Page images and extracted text
<<<<

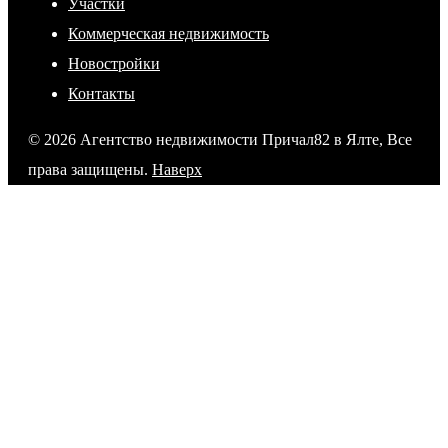
Участки
Коммерческая недвижимость
Новостройки
Контакты
© 2026 Агентство недвижимости Причал82 в Ялте, Все
права защищены.
Наверх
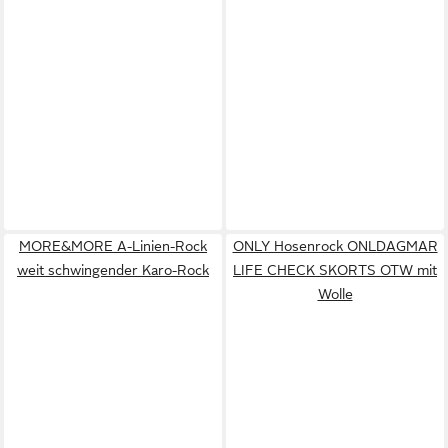
MORE&MORE A-Linien-Rock
ONLY Hosenrock ONLDAGMAR
weit schwingender Karo-Rock
LIFE CHECK SKORTS OTW mit
Wolle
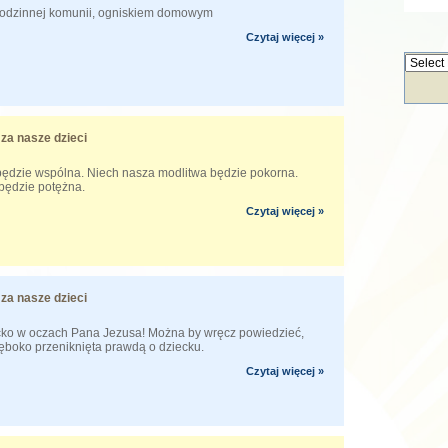
rodzinnej komunii, ogniskiem domowym
Czytaj więcej »
za nasze dzieci
będzie wspólna. Niech nasza modlitwa będzie pokorna.
 będzie potężna.
Czytaj więcej »
za nasze dzieci
ecko w oczach Pana Jezusa! Można by wręcz powiedzieć,
łęboko przeniknięta prawdą o dziecku.
Czytaj więcej »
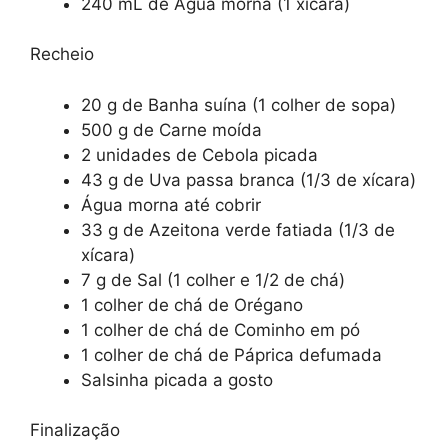
240 mL de Água morna (1 xícara)
Recheio
20 g de Banha suína (1 colher de sopa)
500 g de Carne moída
2 unidades de Cebola picada
43 g de Uva passa branca (1/3 de xícara)
Água morna até cobrir
33 g de Azeitona verde fatiada (1/3 de
xícara)
7 g de Sal (1 colher e 1/2 de chá)
1 colher de chá de Orégano
1 colher de chá de Cominho em pó
1 colher de chá de Páprica defumada
Salsinha picada a gosto
Finalização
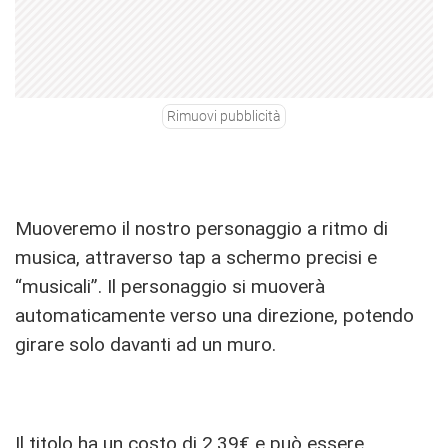
Rimuovi pubblicità
Muoveremo il nostro personaggio a ritmo di
musica, attraverso tap a schermo precisi e
“musicali”. Il personaggio si muoverà
automaticamente verso una direzione, potendo
girare solo davanti ad un muro.
Il titolo ha un costo di 2,39€ e può essere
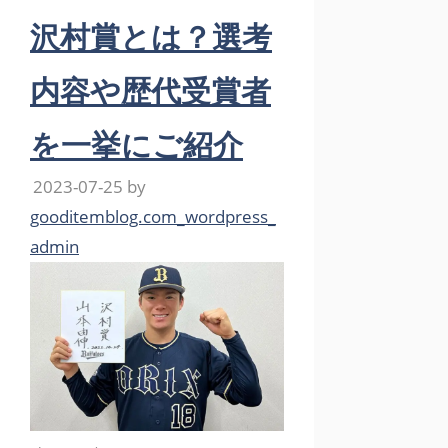
沢村賞とは？選考
内容や歴代受賞者
を一挙にご紹介
2023-07-25
by
gooditemblog.com_wordpress_
admin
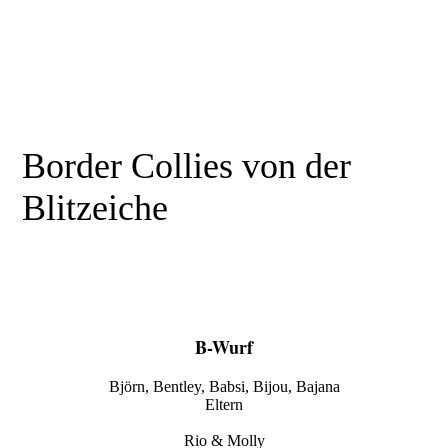
Border Collies von der
Blitzeiche
B-Wurf
Björn, Bentley, Babsi, Bijou, Bajana
Eltern
Rio & Molly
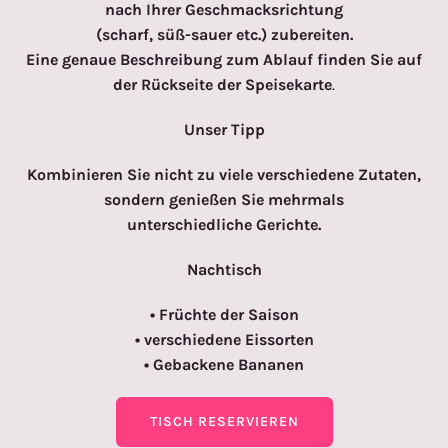
nach Ihrer Geschmacksrichtung
(scharf, süß-sauer etc.) zubereiten.
Eine genaue Beschreibung zum Ablauf finden Sie auf
der Rückseite der Speisekarte
.
Unser Tipp
Kombinieren Sie nicht zu viele verschiedene Zutaten,
sondern genießen Sie mehrmals
unterschiedliche Gerichte.
Nachtisch
• Früchte der Saison
• verschiedene Eissorten
• Gebackene Bananen
TISCH RESERVIEREN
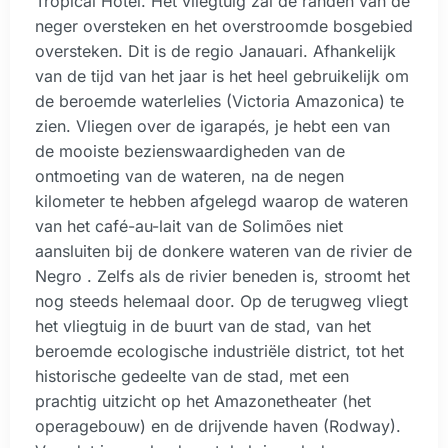
Tropical Hotel. Het vliegtuig zal de randen van de
neger oversteken en het overstroomde bosgebied
oversteken. Dit is de regio Janauari. Afhankelijk
van de tijd van het jaar is het heel gebruikelijk om
de beroemde waterlelies (Victoria Amazonica) te
zien. Vliegen over de igarapés, je hebt een van
de mooiste bezienswaardigheden van de
ontmoeting van de wateren, na de negen
kilometer te hebben afgelegd waarop de wateren
van het café-au-lait van de Solimões niet
aansluiten bij de donkere wateren van de rivier de
Negro . Zelfs als de rivier beneden is, stroomt het
nog steeds helemaal door. Op de terugweg vliegt
het vliegtuig in de buurt van de stad, van het
beroemde ecologische industriële district, tot het
historische gedeelte van de stad, met een
prachtig uitzicht op het Amazonetheater (het
operagebouw) en de drijvende haven (Rodway).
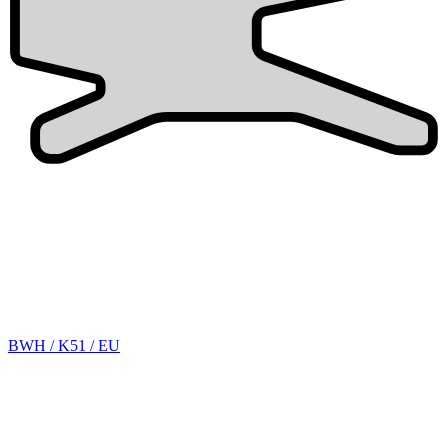
BWH / K51 / EU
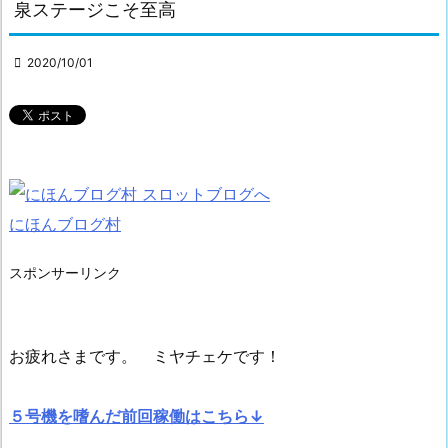
泉ステージこそ至高

2020/10/01
にほんブログ村
スポンサーリンク
お疲れさまです。 ミヤチェケです！
５号機を嗜んだ前回稼働はこちら↓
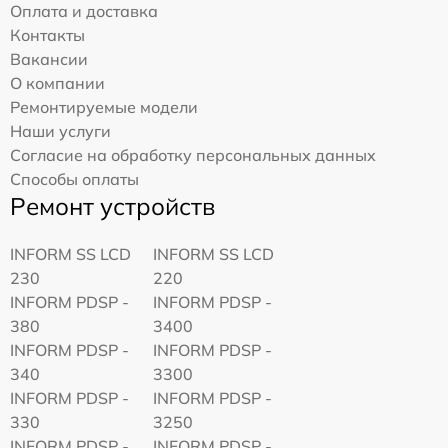
Оплата и доставка
Контакты
Вакансии
О компании
Ремонтируемые модели
Наши услуги
Согласие на обработку персональных данных
Способы оплаты
Ремонт устройств
INFORM SS LCD
INFORM SS LCD
230
220
INFORM PDSP -
INFORM PDSP -
380
3400
INFORM PDSP -
INFORM PDSP -
340
3300
INFORM PDSP -
INFORM PDSP -
330
3250
INFORM PDSP -
INFORM PDSP -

>>>>

→ About this exercise
Extract each line from the entries above that contains the string "oversteken".

→ Answer box
neger oversteken en het overstroomde bosgebied
oversteken. Dit is de regio Janauari. Afhankelijk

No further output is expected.